More Trim Restoration

Sorry for the glacial level of progress lately. The process of restoring the outside of the house is kind of slow and hard. I have had many thoughts about when we should have started this part of the process, but in truth I'm not sure it would have worked to have Woody working on the outside of the house at the same time as the general contractor worked on the back and inside. I think it would have caused more trouble than it was worth.

That said, I admit that I am beyond overjoyed that the restoration process has taken a massive step towards completion in the last couple of weeks.

The storage containers went away

For one thing, the storage containers that had been in the driveway left. We had one of them full of pieces of trim from the house. The other was being used by the general contractor, but his team has packed their tools off site so it was pretty much empty. So they arranged pickup, which gives Woody more room to work in the driveway. That's convenient.

Little corbel pieces primed

One thing he did was prime all these little pieces of trim. They go under the brackets at the roof.

Brackets at the roof

That would be these brackets. Can you see the dark spots where the little mini-corbels went?

Brackets with lozenges and corbels installed

And here we go: the bracket, with replaced decorative lozenges, plus the little corbel with its button.

This is a tedious process, but holy cow photos like this make it worthwhile.

The other thing that is happening how is that the crew is applying epoxy to the wood.

Epoxy filler over the nail holes

They start by applying it to places where the rust from the nails has eaten away at the wood.

They use a couple kinds of epoxy. This is a cold-weather epoxy that sets up fast, used in areas where there is damage to the wood. They'll then fill holes with another epoxy, and then the whole thing will be treated with a warm-weather epoxy that sets up slower and allows them to do larger areas before the epoxy is too hardened to accept paint any more.

Epoxy at the nail holes

The siding has to be re-attached to the house, because the old nails have rusted away. Woody will use stainless steel fasteners to reattach it. He has pretty strong feelings about using anything else, and to be honest the difference in price is hardly worth quibbling over.

metal primer

The metal window hoods need to be primed, as well. It's a little difficult to see here, but the primer is a ridiculous orange. I mean, it's just primer, but it is tempting to use that colour all over the house just to scare the neighbors. People need to be kept on their toes, right?

Weather head primed

Woody also primed the weatherhead, which is where the electrical service enters the house. This usually gets painted, but because the pipe used to make it is galvanized, it often gets crackly or flakey and looks terrible. Properly primed, it will handle painting well and not look like garbage.

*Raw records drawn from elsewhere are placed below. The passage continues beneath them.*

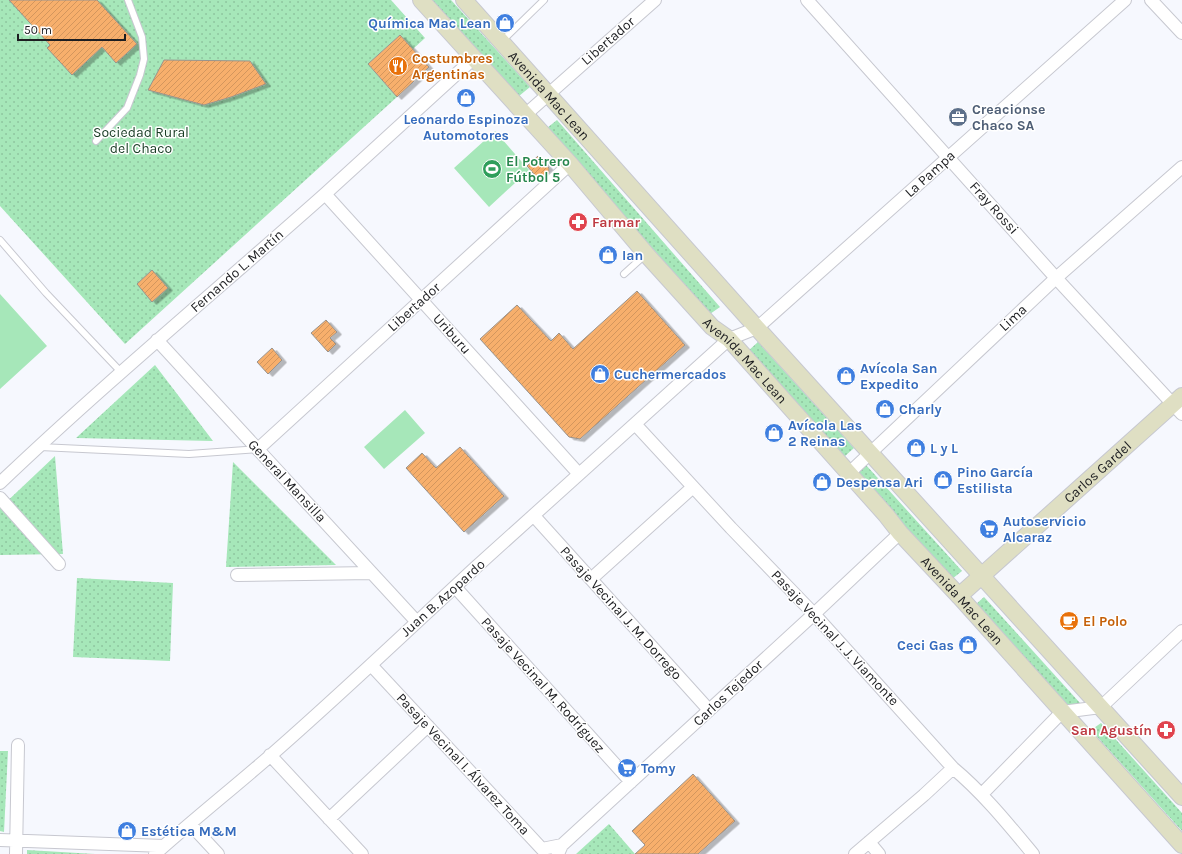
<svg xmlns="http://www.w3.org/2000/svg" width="1182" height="854" viewBox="0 0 1182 854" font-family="Karla,sans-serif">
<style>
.green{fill:url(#green-dots)}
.pitch{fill:#a6e7b9}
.building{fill:url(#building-hatch);stroke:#99938d;filter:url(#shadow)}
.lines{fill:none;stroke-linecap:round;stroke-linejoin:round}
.lane-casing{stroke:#c7c8d0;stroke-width:8}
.street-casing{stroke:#c7c8d0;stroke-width:14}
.secondary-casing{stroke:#c7c8d0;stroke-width:18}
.lane{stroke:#fff;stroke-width:6}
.street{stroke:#fff;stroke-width:12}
.secondary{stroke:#dfdfc3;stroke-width:16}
.labels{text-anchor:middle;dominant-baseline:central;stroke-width:3;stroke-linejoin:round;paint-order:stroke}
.shop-label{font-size:14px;font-weight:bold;fill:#366cbe;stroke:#fff;text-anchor:start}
.street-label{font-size:14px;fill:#1d1e21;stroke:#fff}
.food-label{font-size:14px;font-weight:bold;fill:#c56008;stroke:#fff;text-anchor:start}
.service-label{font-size:14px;font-weight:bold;fill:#4e5e75;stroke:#fff;text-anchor:start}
.park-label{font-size:14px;fill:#173b23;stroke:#fff}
.leisure-label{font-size:14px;font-weight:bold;fill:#27864d;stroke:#fff;text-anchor:start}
.health-label{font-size:14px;font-weight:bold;fill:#be3a42;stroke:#fff;text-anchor:start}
</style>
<defs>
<pattern id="green-dots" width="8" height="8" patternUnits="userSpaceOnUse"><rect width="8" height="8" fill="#a6e7b9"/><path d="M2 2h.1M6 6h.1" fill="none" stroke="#8ec69f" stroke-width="1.8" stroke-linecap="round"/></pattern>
<pattern id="building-hatch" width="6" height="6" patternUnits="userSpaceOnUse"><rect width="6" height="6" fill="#f7af6c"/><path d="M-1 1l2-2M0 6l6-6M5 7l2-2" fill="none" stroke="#d3965d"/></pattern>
<filter id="shadow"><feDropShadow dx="4.5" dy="2.5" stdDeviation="0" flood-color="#0004"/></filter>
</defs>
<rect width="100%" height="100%" fill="#f6f8fe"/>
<path class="green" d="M0 0H391L425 38 413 49 400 35 368 64 397 97 125 344 0 206Z
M431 0H451L530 87 519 96Z
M557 120 720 307 710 314 547 128Z
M758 342 854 448 844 457 748 351Z
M155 365 213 441 76 438Z
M55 456 63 554 0 555V508Z
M233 462 336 565 226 567Z
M866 465 962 571 952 579 856 473Z
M77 578 173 583 170 661 73 657Z
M984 597 1080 703 1071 711 975 605Z
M1101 723 1182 813V831L1091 730Z
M0 751H8L4 832 0 831Z
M609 824 635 854H576Z
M27 850 95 854H27Z"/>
<path class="pitch" d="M495 131 529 170 489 207 454 168Z
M0 294 47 346 0 389Z
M405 410 425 433 384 469 364 447Z"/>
<path class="building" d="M9 0H97L137 44 116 63 102 47 72 75 47 48 50 45Z
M400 35 429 67 397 97 368 64Z
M164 60 250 61 266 84 231 97 204 105 148 90Z
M538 156 549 168V173L540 181 527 166Z
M152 270 168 288 152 302 137 284Z
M637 291 685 345 580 439 569 437 480 339 517 305 551 341 559 333 573 349Z
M326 320 337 332 330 338 336 344 328 352 311 333Z
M272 348 282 360 268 374 257 362Z
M460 447 504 496 464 532 406 468 422 453 436 468Z
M693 774 735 821 698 854H635L645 845 632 831Z"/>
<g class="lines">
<defs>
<path id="lane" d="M502 41 544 0
M96 141 127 108 140 75 144 59 142 37 128 0
M0 240 46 293 121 372
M624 274 645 255
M40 447 189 454 258 449"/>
<path id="street" d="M807 0 1056 278 1182 414
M1151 0 1182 33
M525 115 655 0
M325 194 579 474
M157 340 417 622
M635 424 731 528 814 614 953 768C983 793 1008 824 1033 854
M258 449 570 164
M848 474 1056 278 1182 167
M0 483C105 383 217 290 325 194 375 149 424 103 474 58
M0 498 59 564
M534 516 709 710
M237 575 372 573
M591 579 693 487
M456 588 631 782
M371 665 542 849 562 845
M270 755 362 854
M982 794 1062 712 1101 707 1182 631
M329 819 428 726
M190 824 218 854
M0 840 164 846
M869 842 879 854
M16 854 18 745
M155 854C193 820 232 789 270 756 340 695 407 631 475 568L729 339 757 328 1125 0
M558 854 562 845 814 614 900 533
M855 854 924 795 953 768"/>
<g id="secondary">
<path id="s1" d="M421 0 570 164 646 254 712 327 729 339 886 515 900 533 959 596 1182 845"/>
<path id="s2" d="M464 0 757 328 1182 797"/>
<path id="s3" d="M959 596 1182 396"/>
</g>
</defs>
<use href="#lane" class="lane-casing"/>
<use href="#street" class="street-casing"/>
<use href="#secondary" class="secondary-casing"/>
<use href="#lane" class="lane"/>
<use href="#street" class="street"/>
<use href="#secondary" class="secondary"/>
</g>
<defs>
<symbol id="shop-disc" viewBox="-11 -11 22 22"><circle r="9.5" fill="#3f7fe0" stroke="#fff"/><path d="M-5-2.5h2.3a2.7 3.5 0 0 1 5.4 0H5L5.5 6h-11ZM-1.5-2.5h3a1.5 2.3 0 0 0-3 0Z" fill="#fff"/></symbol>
<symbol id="restaurant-disc" viewBox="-11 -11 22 22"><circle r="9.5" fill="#e8710a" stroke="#fff"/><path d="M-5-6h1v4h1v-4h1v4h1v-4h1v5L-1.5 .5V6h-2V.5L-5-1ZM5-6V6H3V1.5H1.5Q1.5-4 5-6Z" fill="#fff"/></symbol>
<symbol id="office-disc" viewBox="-11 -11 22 22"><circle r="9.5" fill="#5c6f8a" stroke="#fff"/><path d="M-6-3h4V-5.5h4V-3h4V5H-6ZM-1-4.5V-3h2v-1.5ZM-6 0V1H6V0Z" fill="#fff"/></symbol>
<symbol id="stadium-disc" viewBox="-11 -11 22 22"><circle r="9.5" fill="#2e9e5b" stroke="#fff"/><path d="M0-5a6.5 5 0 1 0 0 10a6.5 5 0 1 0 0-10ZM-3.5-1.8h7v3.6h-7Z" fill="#fff"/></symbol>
<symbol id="pharmacy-disc" viewBox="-11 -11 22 22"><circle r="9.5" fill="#e0444e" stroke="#fff"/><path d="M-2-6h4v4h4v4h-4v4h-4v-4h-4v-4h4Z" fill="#fff"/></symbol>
<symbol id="supermarket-disc" viewBox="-11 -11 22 22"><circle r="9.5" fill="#3f7fe0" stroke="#fff"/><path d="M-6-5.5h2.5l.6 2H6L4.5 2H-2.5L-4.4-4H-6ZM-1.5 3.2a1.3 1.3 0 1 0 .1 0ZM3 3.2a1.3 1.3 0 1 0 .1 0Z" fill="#fff"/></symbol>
<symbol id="cafe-disc" viewBox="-11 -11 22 22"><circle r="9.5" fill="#e8710a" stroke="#fff"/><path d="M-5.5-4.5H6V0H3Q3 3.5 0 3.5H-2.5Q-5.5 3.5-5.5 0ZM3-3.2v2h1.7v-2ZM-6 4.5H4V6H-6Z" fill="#fff"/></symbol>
</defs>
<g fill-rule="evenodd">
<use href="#shop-disc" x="494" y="12" width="22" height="22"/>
<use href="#restaurant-disc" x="387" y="55" width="22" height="22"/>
<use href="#shop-disc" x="455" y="87" width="22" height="22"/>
<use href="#office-disc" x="947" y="106" width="22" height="22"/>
<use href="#stadium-disc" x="481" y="158" width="22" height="22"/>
<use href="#pharmacy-disc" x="567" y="211" width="22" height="22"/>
<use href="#shop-disc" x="597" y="244" width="22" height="22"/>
<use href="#shop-disc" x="589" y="363" width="22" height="22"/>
<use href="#shop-disc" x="835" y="365" width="22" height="22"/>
<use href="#shop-disc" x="874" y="398" width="22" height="22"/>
<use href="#shop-disc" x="763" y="422" width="22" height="22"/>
<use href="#shop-disc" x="905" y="437" width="22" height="22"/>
<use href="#shop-disc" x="932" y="469" width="22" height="22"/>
<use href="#shop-disc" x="811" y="471" width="22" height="22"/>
<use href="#supermarket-disc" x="978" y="518" width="22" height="22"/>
<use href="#cafe-disc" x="1058" y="610" width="22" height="22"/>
<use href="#shop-disc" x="957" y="634" width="22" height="22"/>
<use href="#pharmacy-disc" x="1155" y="719" width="22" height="22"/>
<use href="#supermarket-disc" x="616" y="757" width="22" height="22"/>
<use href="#shop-disc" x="116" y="820" width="22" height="22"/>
</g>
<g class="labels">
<g class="shop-label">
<text x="491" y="23" text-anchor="end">Química Mac Lean</text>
<text x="466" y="119" text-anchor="middle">Leonardo Espinoza<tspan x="466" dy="16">Automotores</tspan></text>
<text x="622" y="255">Ian</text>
<text x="860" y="368">Avícola San<tspan x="860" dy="16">Expedito</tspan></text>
<text x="614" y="374">Cuchermercados</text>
<text x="899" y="409">Charly</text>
<text x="788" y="425">Avícola Las<tspan x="788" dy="16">2 Reinas</tspan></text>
<text x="930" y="448">L y L</text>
<text x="957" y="472">Pino García<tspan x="957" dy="16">Estilista</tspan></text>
<text x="836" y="482">Despensa Ari</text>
<text x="1003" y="521">Autoservicio<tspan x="1003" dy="16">Alcaraz</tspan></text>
<text x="954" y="645" text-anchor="end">Ceci Gas</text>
<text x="641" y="768">Tomy</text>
<text x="141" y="831">Estética M&amp;M</text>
</g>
<g class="street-label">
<text transform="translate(608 41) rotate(-41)">Libertador</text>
<text stroke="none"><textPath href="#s2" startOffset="128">Avenida Mac Lean</textPath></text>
<text transform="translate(930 174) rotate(-42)">La Pampa</text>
<text transform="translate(994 208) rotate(48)">Fray Rossi</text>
<text transform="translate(237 271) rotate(-41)">Fernando L. Martín</text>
<text transform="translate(414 307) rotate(-42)">Libertador</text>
<text transform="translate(1013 318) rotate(-43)">Lima</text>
<text transform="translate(452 334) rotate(48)">Uriburu</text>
<text stroke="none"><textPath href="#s1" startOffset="485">Avenida Mac Lean</textPath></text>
<text stroke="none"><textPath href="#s3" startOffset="186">Carlos Gardel</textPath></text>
<text transform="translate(287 481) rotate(47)">General Mansilla</text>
<text transform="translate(443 598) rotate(-42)">Juan B. Azopardo</text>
<text stroke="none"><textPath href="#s1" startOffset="809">Avenida Mac Lean</textPath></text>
<text transform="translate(621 613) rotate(48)">Pasaje Vecinal J. M. Dorrego</text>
<text transform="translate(835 638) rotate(47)">Pasaje Vecinal J. J. Viamonte</text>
<text transform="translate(543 685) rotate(48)">Pasaje Vecinal M. Rodríguez</text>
<text transform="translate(728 693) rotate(-43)">Carlos Tejedor</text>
<text transform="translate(463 764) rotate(47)">Pasaje Vecinal I. Álvarez Toma</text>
</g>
<g class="food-label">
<text x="412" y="58">Costumbres<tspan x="412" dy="16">Argentinas</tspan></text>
<text x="1083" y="621">El Polo</text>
</g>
<g class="service-label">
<text x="972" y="109">Creacionse<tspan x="972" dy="16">Chaco SA</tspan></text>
</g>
<g class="park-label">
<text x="141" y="132">Sociedad Rural<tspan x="141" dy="16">del Chaco</tspan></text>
</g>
<g class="leisure-label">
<text x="506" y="161">El Potrero<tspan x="506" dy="16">Fútbol 5</tspan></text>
</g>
<g class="health-label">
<text x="592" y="222">Farmar</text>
<text x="1152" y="730" text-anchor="end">San Agustín</text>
</g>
</g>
<path d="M18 34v6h107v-6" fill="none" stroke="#1d1e21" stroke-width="2"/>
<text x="24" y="34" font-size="12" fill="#1d1e21" stroke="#ffffff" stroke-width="3" paint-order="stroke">50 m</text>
</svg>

And now some photos I took by hanging out windows around the house just to give you some idea of how things are going:

Porch roof being reconstructed

Here's what the front porch roof is looking like right now. You can see where the railing was taken off; that area is now primed.

Front bedroom windowsill wood

This is the windowsill of the front bay upstairs. The wood here will need a lot of repair and filling as part of this process, but we're focusing on the area around the driveway right now.

Back bedroom windowsill wood damage

This is the windowsill in our bedroom (previously the back bedroom but now merely indecisively middle bedroom), where there's more weather damage to deal with.

Side porch roof

And finally, they finished stripping the paint on the side porch ceiling, which looks pretty good given how much it has always leaked (that leak is fixed now, of course, because we finally have some slope to the roof).

I guess I better finalize the colour choices for inside and get some window coverings ordered if this is going to actually happen.